Quelque chose dans ce viatique rappelle le « on arrête tout et on réfléchit » du film L’An 01, réalisé en 1973 par Doillon, Resnais, Rouch, d’après la bande dessinée éponyme de Gébé. Car ici, quelque part entre l’ardeur du travail du patient et le mépris de son employeur, se pose la question philosophique de la valeur travail dans la société. Le propos des patients, comme des médecins, ne peut certes être aussi radical que dans Attention Danger Travail, réalisé par Pierre Carles en 2003, qui tentait lui aussi d’abolir la valeur travail. Reste qu’Ils ne mouraient pas tous mais tous étaient frappés fait écho à l’effroi et à la déshumanisation, exposés par le témoignage de l’ouvrier chez Peugeot extrait de Avec le sang des autres (réalisé en 1974 par le groupe Medvedkine), exhumé en ouverture du film de Carles, ainsi qu’aux images de « pietà » en larmes de La Reprise du travail aux usines Wonder, film collectif de l’IDHEC (en grève) de juin 1968.
Les témoins d’Ils ne mouraient pas tous mais tous étaient frappés, pris au piège du conflit de la reconnaissance par le travail mais privés de ses solidarités (« je n’ai plus envie de donner », dit la dernière patiente), retrouvent ainsi mot pour mot les doléances qui entraînèrent la renaissance du documentaire social et politique militant à partir de 1968. « On n’a pas le droit de parler », s’insurgeaient déjà les témoins d’une époque qui résonnait d’une résistance collective dont on recherche désespérément la trace aujourd’hui.
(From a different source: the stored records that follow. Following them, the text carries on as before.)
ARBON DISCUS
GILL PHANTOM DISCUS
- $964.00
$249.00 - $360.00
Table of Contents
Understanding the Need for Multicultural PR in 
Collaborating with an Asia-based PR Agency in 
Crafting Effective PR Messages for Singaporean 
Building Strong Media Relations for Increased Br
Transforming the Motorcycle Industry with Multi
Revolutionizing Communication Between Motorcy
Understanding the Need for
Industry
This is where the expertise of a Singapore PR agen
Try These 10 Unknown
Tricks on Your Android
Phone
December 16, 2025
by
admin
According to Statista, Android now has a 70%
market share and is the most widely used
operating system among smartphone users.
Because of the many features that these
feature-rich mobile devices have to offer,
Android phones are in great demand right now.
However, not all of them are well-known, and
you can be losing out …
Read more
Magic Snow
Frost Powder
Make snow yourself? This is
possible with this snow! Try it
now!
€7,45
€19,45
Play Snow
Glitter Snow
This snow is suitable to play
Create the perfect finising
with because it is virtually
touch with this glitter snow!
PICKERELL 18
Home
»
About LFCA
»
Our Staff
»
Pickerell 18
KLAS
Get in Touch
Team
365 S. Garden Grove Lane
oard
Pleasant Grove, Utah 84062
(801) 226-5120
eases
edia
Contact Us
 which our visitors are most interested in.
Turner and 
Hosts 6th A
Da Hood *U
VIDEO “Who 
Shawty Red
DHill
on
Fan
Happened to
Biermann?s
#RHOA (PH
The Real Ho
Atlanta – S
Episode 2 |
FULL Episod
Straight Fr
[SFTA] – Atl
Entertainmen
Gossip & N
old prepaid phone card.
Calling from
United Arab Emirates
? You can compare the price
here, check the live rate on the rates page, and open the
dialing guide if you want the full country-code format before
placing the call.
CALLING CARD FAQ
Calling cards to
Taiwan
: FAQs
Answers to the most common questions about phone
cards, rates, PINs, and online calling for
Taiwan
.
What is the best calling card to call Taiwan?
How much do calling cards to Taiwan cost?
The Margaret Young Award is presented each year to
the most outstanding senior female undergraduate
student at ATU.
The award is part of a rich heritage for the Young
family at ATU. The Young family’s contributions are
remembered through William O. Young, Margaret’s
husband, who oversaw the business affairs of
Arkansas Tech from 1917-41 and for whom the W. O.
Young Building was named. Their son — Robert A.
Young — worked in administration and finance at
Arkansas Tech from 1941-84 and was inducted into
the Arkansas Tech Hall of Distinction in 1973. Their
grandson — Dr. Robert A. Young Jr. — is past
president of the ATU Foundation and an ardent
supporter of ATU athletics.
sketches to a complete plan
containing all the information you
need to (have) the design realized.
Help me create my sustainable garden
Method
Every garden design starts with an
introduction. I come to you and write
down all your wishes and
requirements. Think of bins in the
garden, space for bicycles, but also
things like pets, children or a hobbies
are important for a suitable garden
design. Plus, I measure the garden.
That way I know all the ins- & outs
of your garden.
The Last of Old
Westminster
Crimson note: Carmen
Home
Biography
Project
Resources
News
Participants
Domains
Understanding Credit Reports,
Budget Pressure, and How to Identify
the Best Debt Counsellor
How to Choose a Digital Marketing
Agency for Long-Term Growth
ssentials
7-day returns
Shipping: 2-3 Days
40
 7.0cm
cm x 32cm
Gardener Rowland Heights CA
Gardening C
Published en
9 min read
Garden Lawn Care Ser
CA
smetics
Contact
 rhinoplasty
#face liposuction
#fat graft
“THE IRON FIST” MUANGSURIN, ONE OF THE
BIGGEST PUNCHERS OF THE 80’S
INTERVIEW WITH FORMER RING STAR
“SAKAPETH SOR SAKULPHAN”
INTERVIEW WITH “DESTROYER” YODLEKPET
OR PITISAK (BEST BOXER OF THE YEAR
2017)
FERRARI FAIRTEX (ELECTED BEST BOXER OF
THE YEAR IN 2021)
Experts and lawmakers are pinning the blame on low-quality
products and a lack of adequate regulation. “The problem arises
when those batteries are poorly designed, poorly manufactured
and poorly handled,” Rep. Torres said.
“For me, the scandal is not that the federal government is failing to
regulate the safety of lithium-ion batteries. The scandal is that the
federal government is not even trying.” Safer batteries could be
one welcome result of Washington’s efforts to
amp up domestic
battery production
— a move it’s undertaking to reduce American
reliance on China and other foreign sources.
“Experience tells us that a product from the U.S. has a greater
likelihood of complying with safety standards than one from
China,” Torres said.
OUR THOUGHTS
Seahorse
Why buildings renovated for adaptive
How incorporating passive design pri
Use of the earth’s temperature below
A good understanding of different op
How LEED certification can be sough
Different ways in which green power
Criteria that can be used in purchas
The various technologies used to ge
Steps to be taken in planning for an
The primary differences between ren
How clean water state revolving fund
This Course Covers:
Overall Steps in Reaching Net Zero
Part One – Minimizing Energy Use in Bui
Et les praticiens de retrouver, sur les bases d’un constat clinique et d’une réflexion sur les formes actuelles d’organisation du travail, une même remise en cause des conduites d’obéissance, d’individualisme et de soumission, liées à la peur, sans nul doute plus accentuée aujourd’hui, de perdre son travail.
C’est que pour chacun des patients, même devant la balance des valeurs positives du travail ou de leur responsabilité familiale, devoir lâcher prise, « se mettre dans la situation de quitter l’entreprise », « faire la coupure avec le travail » est à première vue un constat d’échec et de désespoir contre lequel leur volonté a lutté trop longtemps. La logique professionnelle est telle qu’elle innerve le discours du cadre et se heurte à la logique humaine : « je vois pas leur intérêt » s’étonne au bord des larmes la femme de ménage en revivant les humiliations. Lorsque le médecin se risque à parler d’elle en tant qu’être humain, la dernière patiente lui répond par le travail ; lorsqu’il lui parle de vacances, elle n’entend que « chômage ». On entrevoit là à la fois les limites humaines de la pratique médicale et le miracle du documentaire pour qui la maladresse involontaire fait sens. Le générique final où la caméra enregistre le bruit monotone des voitures comme la rumeur de l’emprise des rouages sociaux confirme, s’il était besoin, la maîtrise des deux documentaristes.